Usual maximum dose150 mg twice daily
First dose reduction100 mg twice daily
Second dose reduction150 mg once in the morning
Third dose reduction100 mg once in the morning

References:

  1. Clemons Bankston P, Al-Horani RA. New small molecule drugs for thrombocytopenia: Chemical, Pharmacological, and Therapeutic Use Considerations. Int J Mol Sci. 2019;20(12):3013.
  2. Tavalisse® (fostamatinib) [prescribing information]. South San Francisco, CA: Rigel Pharmaceuticals, Inc; April 2018.
  3. Martin P, Gillen M, Millson D, et al. Effects of CYP3A4 Inhibitors Ketoconazole and Verapamil and the CYP3A4 Inducer Rifampicin on the Pharmacokinetic Parameters of Fostamatinib: Results from In Vitro and Phase I Clinical Studies. Drugs R D. 2016;16(1):81-92. doi:10.1007/s40268-015-0118-4.

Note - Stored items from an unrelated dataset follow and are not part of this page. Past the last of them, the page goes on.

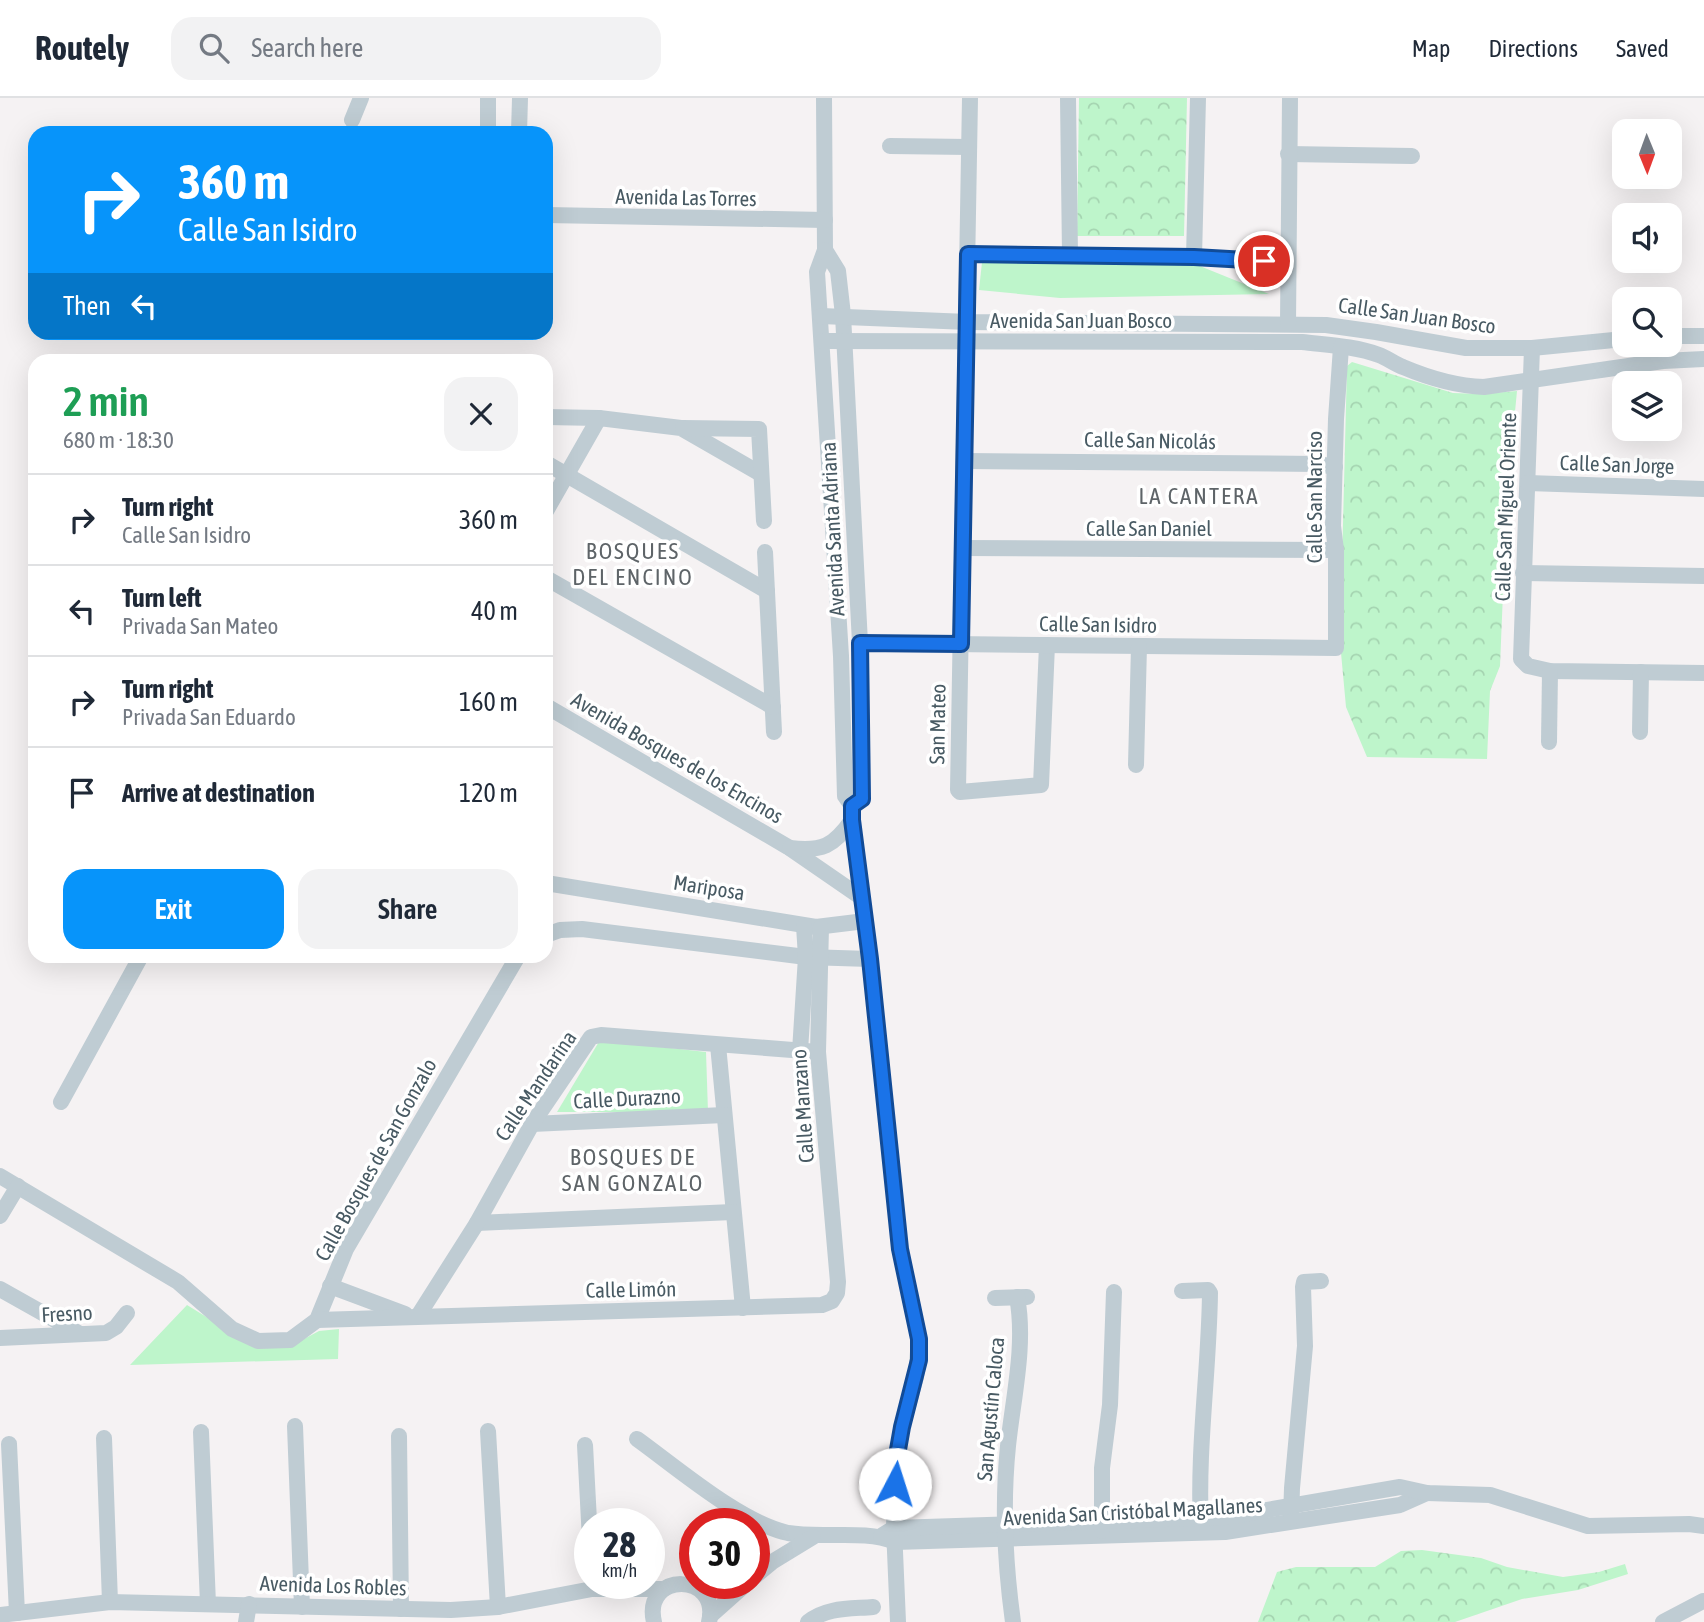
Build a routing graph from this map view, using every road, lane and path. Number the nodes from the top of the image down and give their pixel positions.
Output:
1 (361, 98) edge
2 (488, 98) edge
3 (520, 98) edge
4 (808, 98) edge
5 (824, 98) edge
6 (970, 98) edge
7 (1068, 98) edge
8 (1198, 98) edge
9 (1290, 98) edge
10 (352, 120) dead end
11 (488, 126) edge
12 (519, 126) edge
13 (890, 146) dead end
14 (969, 147) junction
15 (1288, 154) junction
16 (1412, 156) dead end
17 (553, 215) edge
18 (825, 220) junction
19 (825, 250) junction
20 (968, 254) junction
21 (1070, 255) junction
22 (1194, 257) junction
23 (1287, 262) junction
24 (843, 315) junction
25 (821, 316) junction
26 (968, 322) junction
27 (1295, 324) junction
28 (1682, 336) edge
29 (1704, 336) edge
30 (844, 340) junction
31 (1612, 340) edge
32 (823, 341) junction
33 (967, 342) junction
34 (1299, 342) junction
35 (1341, 346) junction
36 (1532, 348) junction
37 (1704, 359) edge
38 (1532, 380) junction
39 (553, 417) edge
40 (599, 418) junction
41 (681, 428) junction
42 (965, 461) junction
43 (553, 467) edge
44 (1335, 467) junction
45 (761, 474) junction
46 (566, 475) junction
47 (1528, 483) junction
48 (1704, 489) edge
49 (553, 498) edge
50 (764, 521) dead end
51 (962, 548) junction
52 (1336, 550) junction
53 (765, 552) dead end
54 (1523, 573) junction
55 (1704, 576) edge
56 (553, 582) edge
57 (767, 591) junction
58 (860, 643) junction
59 (961, 644) junction
60 (1047, 645) junction
61 (1139, 646) junction
62 (1336, 648) joint
63 (1550, 671) junction
64 (1641, 672) junction
65 (1704, 673) edge
66 (773, 707) junction
67 (553, 710) edge
68 (774, 732) dead end
69 (1640, 732) dead end
70 (1549, 742) dead end
71 (1136, 765) dead end
72 (852, 813) junction
73 (788, 847) junction
74 (553, 884) edge
75 (862, 898) junction
76 (865, 921) junction
77 (804, 926) junction
78 (821, 927) junction
79 (553, 932) edge
80 (813, 957) junction
81 (870, 959) junction
82 (137, 963) edge
83 (515, 963) edge
84 (718, 1045) junction
85 (800, 1051) junction
86 (818, 1052) junction
87 (61, 1102) dead end
88 (724, 1115) junction
89 (532, 1124) junction
90 (6, 1181) edge
91 (733, 1212) junction
92 (0, 1216) edge
93 (477, 1223) junction
94 (1321, 1280) dead end
95 (838, 1282) joint
96 (330, 1286) junction
97 (0, 1289) edge
98 (1182, 1291) dead end
99 (1132, 1292) dead end
100 (995, 1298) dead end
101 (744, 1308) junction
102 (127, 1313) dead end
103 (414, 1316) junction
104 (317, 1320) junction
105 (82, 1335) junction
106 (0, 1338) edge
107 (295, 1426) dead end
108 (488, 1431) dead end
109 (201, 1432) dead end
110 (399, 1436) dead end
111 (104, 1438) dead end
112 (637, 1438) dead end
113 (9, 1444) dead end
114 (585, 1445) dead end
115 (1427, 1493) junction
116 (1291, 1507) junction
117 (588, 1508) edge
118 (727, 1508) edge
119 (1291, 1524) junction
120 (1201, 1525) junction
121 (1704, 1527) edge
122 (770, 1528) edge
123 (1102, 1530) junction
124 (1005, 1532) junction
125 (890, 1536) junction
126 (813, 1537) junction
127 (770, 1564) edge
128 (574, 1591) edge
129 (657, 1599) edge
130 (707, 1599) edge
131 (731, 1599) edge
132 (1703, 1601) edge
133 (110, 1602) junction
134 (208, 1604) junction
135 (249, 1604) junction
136 (302, 1607) junction
137 (498, 1607) junction
138 (873, 1607) dead end
139 (401, 1609) junction
140 (17, 1614) junction
141 (0, 1615) edge
142 (710, 1619) edge
143 (817, 1619) edge
144 (246, 1622) edge
145 (654, 1622) edge
146 (898, 1622) edge
147 (1013, 1622) edge
148 (1663, 1622) edge

1 - 10 street
2 - 11 street
3 - 12 street
4 - 5 street
5 - 18 street, Avenida Santa Adriana
6 - 14 street
7 - 21 street
8 - 22 street
9 - 15 street
13 - 14 street
14 - 20 street
15 - 16 street
15 - 23 street
17 - 18 street, Avenida Las Torres
18 - 19 street, Avenida Santa Adriana
19 - 24 street, Avenida Santa Adriana
19 - 25 street, Avenida Santa Adriana
20 - 21 street
20 - 26 street
21 - 22 street
22 - 23 street
23 - 27 street
24 - 25 street, Avenida San Juan Bosco
24 - 26 street, Avenida San Juan Bosco
24 - 30 street, Avenida Santa Adriana
25 - 32 street, Avenida Santa Adriana
26 - 27 street, Avenida San Juan Bosco
26 - 33 street
27 - 34 street
27 - 36 street, Calle San Juan Bosco
28 - 29 street
30 - 32 street, Avenida San Juan Bosco
30 - 33 street, Avenida San Juan Bosco
30 - 58 street, Avenida Santa Adriana
31 - 36 street, Calle San Juan Bosco
32 - 72 street, Avenida Santa Adriana
33 - 34 street, Avenida San Juan Bosco
33 - 42 street
34 - 35 street, Calle San Juan Bosco
35 - 38 street, Calle San Juan Bosco
35 - 44 street, Calle San Narciso
36 - 38 street, Calle San Miguel Oriente
37 - 38 street, Calle San Juan Bosco
38 - 47 street, Calle San Miguel Oriente
39 - 40 street
40 - 41 street
40 - 46 street
41 - 45 street
41 - 45 street
42 - 44 street, Calle San Nicolás
42 - 51 street
43 - 46 street
44 - 52 street, Calle San Narciso
45 - 50 street
46 - 49 street
46 - 57 street
47 - 48 street, Calle San Jorge
47 - 54 street, Calle San Miguel Oriente
51 - 52 street, Calle San Daniel
51 - 59 street
52 - 62 street, Calle San Narciso
53 - 57 street
54 - 55 street
54 - 63 street, Calle San Miguel Oriente
56 - 66 street
57 - 66 street
58 - 59 street, Calle San Isidro
58 - 72 street, Avenida Santa Adriana
59 - 60 street, Calle San Isidro
59 - 60 street, San Mateo
60 - 61 street, Calle San Isidro
61 - 62 street, Calle San Isidro
61 - 71 street
63 - 64 street
63 - 70 street
64 - 65 street
64 - 69 street
66 - 68 street
67 - 73 street, Avenida Bosques de los Encinos
72 - 73 street, Avenida Bosques de los Encinos
72 - 75 street, Avenida Santa Adriana
73 - 75 street, Avenida Bosques de los Encinos
74 - 77 street, Mariposa
75 - 76 street, Avenida Santa Adriana
76 - 78 street, Mariposa
76 - 81 street, Avenida Santa Adriana
77 - 78 street, Mariposa
77 - 80 street, Calle Manzano
78 - 80 street, Calle Manzano
79 - 80 street
80 - 81 street
80 - 85 street, Calle Manzano
80 - 86 street, Calle Manzano
81 - 125 street, Avenida Santa Adriana
82 - 87 street
83 - 96 street, Calle Bosques de San Gonzalo
84 - 85 street, Calle Mandarina
84 - 88 street
84 - 89 street, Calle Mandarina
85 - 86 street, Calle Mandarina
86 - 95 street, Calle Manzano
88 - 89 street, Calle Durazno
88 - 91 street
89 - 93 street, Calle Mandarina
90 - 92 street
90 - 104 street
91 - 93 street
91 - 101 street
93 - 103 street, Calle Mandarina
94 - 116 street
95 - 101 street, Calle Limón
96 - 103 street, Calle Limón
96 - 104 street, Calle Bosques de San Gonzalo
97 - 105 street
98 - 120 street
99 - 123 street
100 - 124 street, San Agustín Caloca
101 - 103 street, Calle Limón
102 - 105 street, Fresno
103 - 104 street, Calle Limón
105 - 106 street, Fresno
107 - 136 street
108 - 137 street
109 - 134 street
110 - 139 street
111 - 133 street
112 - 118 street, Avenida San Cristóbal Magallanes
113 - 140 street
114 - 117 street
115 - 116 street, Avenida San Cristóbal Magallanes
115 - 119 street, Avenida San Cristóbal Magallanes
115 - 121 street, Avenida San Cristóbal Magallanes
116 - 119 street
116 - 120 street, Avenida San Cristóbal Magallanes
119 - 120 street, Avenida San Cristóbal Magallanes
120 - 123 street, Avenida San Cristóbal Magallanes
122 - 126 street, Avenida San Cristóbal Magallanes
123 - 124 street, Avenida San Cristóbal Magallanes
124 - 125 street, Avenida San Cristóbal Magallanes
124 - 147 street, San Agustín Caloca
125 - 126 street, Avenida San Cristóbal Magallanes
125 - 146 street, Avenida Santa Adriana
126 - 127 street
128 - 137 street, Avenida Los Robles
129 - 145 street
130 - 142 street
131 - 142 street
132 - 148 street
133 - 134 street, Avenida Los Robles
133 - 140 street, Avenida Los Robles
134 - 135 street, Avenida Los Robles
135 - 136 street, Avenida Los Robles
135 - 144 street
136 - 139 street, Avenida Los Robles
137 - 139 street, Avenida Los Robles
138 - 143 street
140 - 141 street, Avenida Los Robles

Important notice: National Community Oncology Dispensing Association, Inc. (NCODA), has developed this Positive Quality Intervention platform. This platform represents a brief summary of medication uses and therapy options derived from information provided by the drug manufacturer and other resources. This platform is intended as an educational aid and does not provide individual medical advice and does not substitute for the advice of a qualified healthcare professional. This platform does not cover all existing information related to the possible uses, directions, doses, precautions, warning, interactions, adverse effects, or risks associated with the medication discussed in the platform and is not intended as a substitute for the advice of a qualified healthcare professional. The materials contained in this platform are for informational purposes only and do not constitute or imply endorsement, recommendation, or favoring of this medication by NCODA, which assumes no liability for and does not ensure the accuracy of the information presented. NCODA does not make any representations with respect to the medications whatsoever, and any and all decisions, with respect to such medications, are at the sole risk of the individual consuming the medication. All decisions related to taking this medication should be made with the guidance and under the direction of a qualified healthcare professional.